Baghdadi has elaborated an apocalyptic vision of a final battle between the forces of radical Islam and the West. In a Ramadan sermon delivered in mid-2014, he declared slavery to be the universal human condition: Muslim believers are indentured to Allah, while nonbelievers are the rightful property of Muslims. He also said the time of death for each man and woman is pre-ordained, implying that all killings must be the will of Allah. This teaching paved the way for his chief spokesman to deliver the following message to ISIS supporters everywhere a few months later: “If you can kill a disbelieving American or European,” the spokesman said, “kill the disbeliever whether he is civilian or military.”
There's obviously a whole lot not-to-like here.
Slavery is the universal human condition? Well, I can sort of understand the notion of Muslim believers being "indentured to Allah," since religious people often consider that God is the master and they are obedient servants of the Almighty.
Followers of a guru often look upon him/her in a similar fashion: being an embodiment of divinity, the guru's teachings and orders are to be accepted in an unquestioning manner.
This is weird enough, but al-Baghdadi's contention that "nonbelievers are the rightful property of Muslims" goes way further into Wacked Out territory. It's one thing to surrender oneself to Allah; it's a whole other thing to believe that Allah wants all non-Muslims to be subject to Islamic believers.
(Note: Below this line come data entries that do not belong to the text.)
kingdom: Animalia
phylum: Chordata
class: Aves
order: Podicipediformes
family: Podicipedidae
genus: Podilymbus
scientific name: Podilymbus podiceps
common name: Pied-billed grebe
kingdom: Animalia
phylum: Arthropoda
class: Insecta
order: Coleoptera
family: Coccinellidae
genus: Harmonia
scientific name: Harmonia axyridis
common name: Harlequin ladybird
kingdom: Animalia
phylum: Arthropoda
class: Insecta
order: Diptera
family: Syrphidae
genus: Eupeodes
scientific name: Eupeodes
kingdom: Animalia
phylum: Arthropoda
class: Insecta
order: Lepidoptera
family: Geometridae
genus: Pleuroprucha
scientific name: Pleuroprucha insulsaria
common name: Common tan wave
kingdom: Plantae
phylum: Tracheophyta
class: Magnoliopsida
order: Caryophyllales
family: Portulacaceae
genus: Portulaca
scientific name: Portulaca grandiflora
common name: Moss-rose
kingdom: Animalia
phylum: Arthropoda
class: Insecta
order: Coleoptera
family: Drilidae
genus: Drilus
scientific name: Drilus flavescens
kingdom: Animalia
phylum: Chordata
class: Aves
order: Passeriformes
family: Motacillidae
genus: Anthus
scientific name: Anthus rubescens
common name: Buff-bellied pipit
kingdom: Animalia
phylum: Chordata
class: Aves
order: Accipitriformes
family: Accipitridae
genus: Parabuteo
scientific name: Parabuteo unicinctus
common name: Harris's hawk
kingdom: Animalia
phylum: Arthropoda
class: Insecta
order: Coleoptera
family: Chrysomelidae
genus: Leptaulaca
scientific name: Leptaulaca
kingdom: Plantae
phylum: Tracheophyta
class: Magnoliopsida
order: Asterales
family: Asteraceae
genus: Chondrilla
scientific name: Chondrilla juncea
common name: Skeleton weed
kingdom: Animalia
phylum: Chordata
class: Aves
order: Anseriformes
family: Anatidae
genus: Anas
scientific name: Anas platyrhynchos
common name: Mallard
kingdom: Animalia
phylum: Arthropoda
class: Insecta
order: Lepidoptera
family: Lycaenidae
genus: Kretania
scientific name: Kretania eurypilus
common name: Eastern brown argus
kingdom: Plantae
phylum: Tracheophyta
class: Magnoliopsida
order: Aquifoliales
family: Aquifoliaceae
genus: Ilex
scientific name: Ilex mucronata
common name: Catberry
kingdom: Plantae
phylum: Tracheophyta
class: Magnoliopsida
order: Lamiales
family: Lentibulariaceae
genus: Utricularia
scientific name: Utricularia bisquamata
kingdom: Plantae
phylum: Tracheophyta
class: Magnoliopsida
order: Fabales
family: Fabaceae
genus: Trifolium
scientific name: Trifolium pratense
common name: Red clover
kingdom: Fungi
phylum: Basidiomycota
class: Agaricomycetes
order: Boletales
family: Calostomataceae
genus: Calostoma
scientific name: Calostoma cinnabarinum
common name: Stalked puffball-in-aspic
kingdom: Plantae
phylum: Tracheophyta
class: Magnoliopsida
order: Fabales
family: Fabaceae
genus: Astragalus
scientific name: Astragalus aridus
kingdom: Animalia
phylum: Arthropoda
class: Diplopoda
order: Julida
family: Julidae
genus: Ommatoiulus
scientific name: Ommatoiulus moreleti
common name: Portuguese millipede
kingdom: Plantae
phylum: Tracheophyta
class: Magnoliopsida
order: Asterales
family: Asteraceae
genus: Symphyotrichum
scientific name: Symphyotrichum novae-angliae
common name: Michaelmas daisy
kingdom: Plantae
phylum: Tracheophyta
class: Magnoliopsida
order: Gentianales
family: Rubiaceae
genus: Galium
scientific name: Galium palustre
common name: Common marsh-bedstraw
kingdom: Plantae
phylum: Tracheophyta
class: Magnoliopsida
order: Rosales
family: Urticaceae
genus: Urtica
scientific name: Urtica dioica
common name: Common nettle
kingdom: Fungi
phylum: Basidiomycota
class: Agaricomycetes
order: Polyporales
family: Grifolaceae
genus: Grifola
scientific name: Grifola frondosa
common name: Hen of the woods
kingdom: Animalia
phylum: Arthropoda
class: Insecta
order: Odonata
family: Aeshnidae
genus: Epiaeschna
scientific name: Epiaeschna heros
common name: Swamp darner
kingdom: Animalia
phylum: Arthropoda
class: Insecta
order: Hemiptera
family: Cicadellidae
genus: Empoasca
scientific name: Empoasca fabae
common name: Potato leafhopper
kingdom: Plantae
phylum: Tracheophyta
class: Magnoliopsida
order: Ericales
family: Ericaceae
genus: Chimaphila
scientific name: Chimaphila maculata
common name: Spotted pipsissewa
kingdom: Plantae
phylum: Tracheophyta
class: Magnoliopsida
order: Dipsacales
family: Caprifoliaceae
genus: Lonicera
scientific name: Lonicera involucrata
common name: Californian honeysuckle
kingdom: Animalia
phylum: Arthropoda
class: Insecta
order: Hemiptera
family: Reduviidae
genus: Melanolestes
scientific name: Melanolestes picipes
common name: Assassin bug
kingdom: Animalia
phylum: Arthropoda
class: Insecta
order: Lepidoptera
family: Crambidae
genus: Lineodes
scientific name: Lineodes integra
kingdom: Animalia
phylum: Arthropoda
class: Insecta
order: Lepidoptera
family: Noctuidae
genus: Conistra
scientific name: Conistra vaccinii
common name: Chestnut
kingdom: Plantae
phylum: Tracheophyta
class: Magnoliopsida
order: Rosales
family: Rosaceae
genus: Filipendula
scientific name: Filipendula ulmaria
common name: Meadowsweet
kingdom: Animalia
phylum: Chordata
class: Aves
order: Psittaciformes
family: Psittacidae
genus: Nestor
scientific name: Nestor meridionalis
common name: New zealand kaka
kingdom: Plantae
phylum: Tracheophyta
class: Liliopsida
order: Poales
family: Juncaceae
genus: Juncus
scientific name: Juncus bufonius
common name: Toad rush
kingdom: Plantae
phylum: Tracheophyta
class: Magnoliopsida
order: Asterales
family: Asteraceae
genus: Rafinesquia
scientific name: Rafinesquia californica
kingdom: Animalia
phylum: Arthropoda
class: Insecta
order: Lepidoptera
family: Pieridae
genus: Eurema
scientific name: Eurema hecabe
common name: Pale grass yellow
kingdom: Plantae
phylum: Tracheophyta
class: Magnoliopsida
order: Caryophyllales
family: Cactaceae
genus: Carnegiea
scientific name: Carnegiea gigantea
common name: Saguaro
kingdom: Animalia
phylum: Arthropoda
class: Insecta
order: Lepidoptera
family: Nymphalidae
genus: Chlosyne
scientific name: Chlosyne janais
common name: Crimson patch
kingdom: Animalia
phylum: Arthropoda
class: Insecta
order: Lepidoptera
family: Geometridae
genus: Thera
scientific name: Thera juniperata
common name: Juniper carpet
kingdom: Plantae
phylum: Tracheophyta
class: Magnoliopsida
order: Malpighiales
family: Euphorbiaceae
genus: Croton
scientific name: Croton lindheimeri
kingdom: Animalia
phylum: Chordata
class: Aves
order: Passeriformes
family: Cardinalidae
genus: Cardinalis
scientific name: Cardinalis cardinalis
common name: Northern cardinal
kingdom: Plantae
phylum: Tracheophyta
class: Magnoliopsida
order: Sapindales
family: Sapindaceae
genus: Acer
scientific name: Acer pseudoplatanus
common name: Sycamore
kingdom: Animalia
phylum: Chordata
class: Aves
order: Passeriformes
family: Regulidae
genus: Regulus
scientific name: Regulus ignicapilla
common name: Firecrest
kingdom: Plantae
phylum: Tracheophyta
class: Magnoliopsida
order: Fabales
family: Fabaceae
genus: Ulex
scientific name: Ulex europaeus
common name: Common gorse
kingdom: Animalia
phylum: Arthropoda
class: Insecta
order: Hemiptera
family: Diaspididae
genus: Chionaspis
Which includes killing the disbeliever "whether he is civilian or military." I usually can find some tiny bit of reasonableness buried in theological doctrines, but it is impossible for me to do so in this case. Unless Allah is a total psychopath.
Then there's al-Baghdadi's take on destiny and free will.
It isn't out of the ordinary for a religious believer to consider that a person's time of death is pre-ordained.
We often hear statements like, "His time had come" or "God called her home" at someone's passing. Also, one way of looking at Einstein's theory of relativity is that everything in the space-time continuum is just there. In a sense, everything has already happened, though it doesn't seem that way to us.
So I can accept the possibility (if not probability) of determinism -- a secular variety, at least.
However, positing that "all killings must be the will of Allah" clearly is an effort to evade responsibility for ISIS' despicable acts. Anybody could use this sort of justification. After murdering someone, a Christian could say "The Devil made me do it."
Sure, it is what it is, as simplistic as this saying is, makes sense to me. But it is what it is, because Allah wants it to be that way-- gibberish.
Nobody knows whether Allah even exists, including al-Baghdadi. Discerning what the non-existent Allah wants obviously is even more problematic. So there's no defensible reason for any Muslim, or indeed any believer in some other religion, to consider that what happens in the world is the will of a supernatural being.
I assume that al-Baghdadi must also consider that all killings of ISIS followers also is the will of Allah, as is happening right now in the fighting for control of Ramadi.
Six hundred to 1,000 Islamic State fighters were said to have been in Ramadi when the overall offensive began two weeks ago, but several hundred of them have been killed in fighting and airstrikes since then, according to Iraqi and Western officials.
So I'm wondering how al-Baghdadi will spin the ISIS defeat if Ramadi is taken over by Iraqi forces.
This must be the will of Allah, right? Or does Allah only will the deaths of non-believers? If the latter is true, then some force greater than Allah must be at work in Ramadi, making al-Baghdadi's Almighty not very mighty.
Of course, any attempt to make sense of al-Baghdadi's ridiculous theology is bound to fail, since it is non-sensical, like the foundation of every religion. It's just that al-Baghdadi's irrational beliefs are way more dangerous than most theologies, leading as they do to so much death and destruction.